* Exercise instructions *
In your copy, each line below is repeated exactly and no image appears.

(Beginning of Provided material)

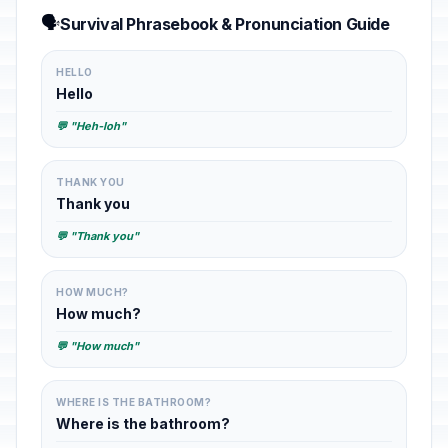
🗣️
Survival Phrasebook & Pronunciation Guide
HELLO
Hello
💬 "Heh-loh"
THANK YOU
Thank you
💬 "Thank you"
HOW MUCH?
How much?
💬 "How much"
WHERE IS THE BATHROOM?
Where is the bathroom?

(End of Provided material)

* Expected answer *
🗣️
Survival Phrasebook & Pronunciation Guide
HELLO
Hello
💬 "Heh-loh"
THANK YOU
Thank you
💬 "Thank you"
HOW MUCH?
How much?
💬 "How much"
WHERE IS THE BATHROOM?
Where is the bathroom?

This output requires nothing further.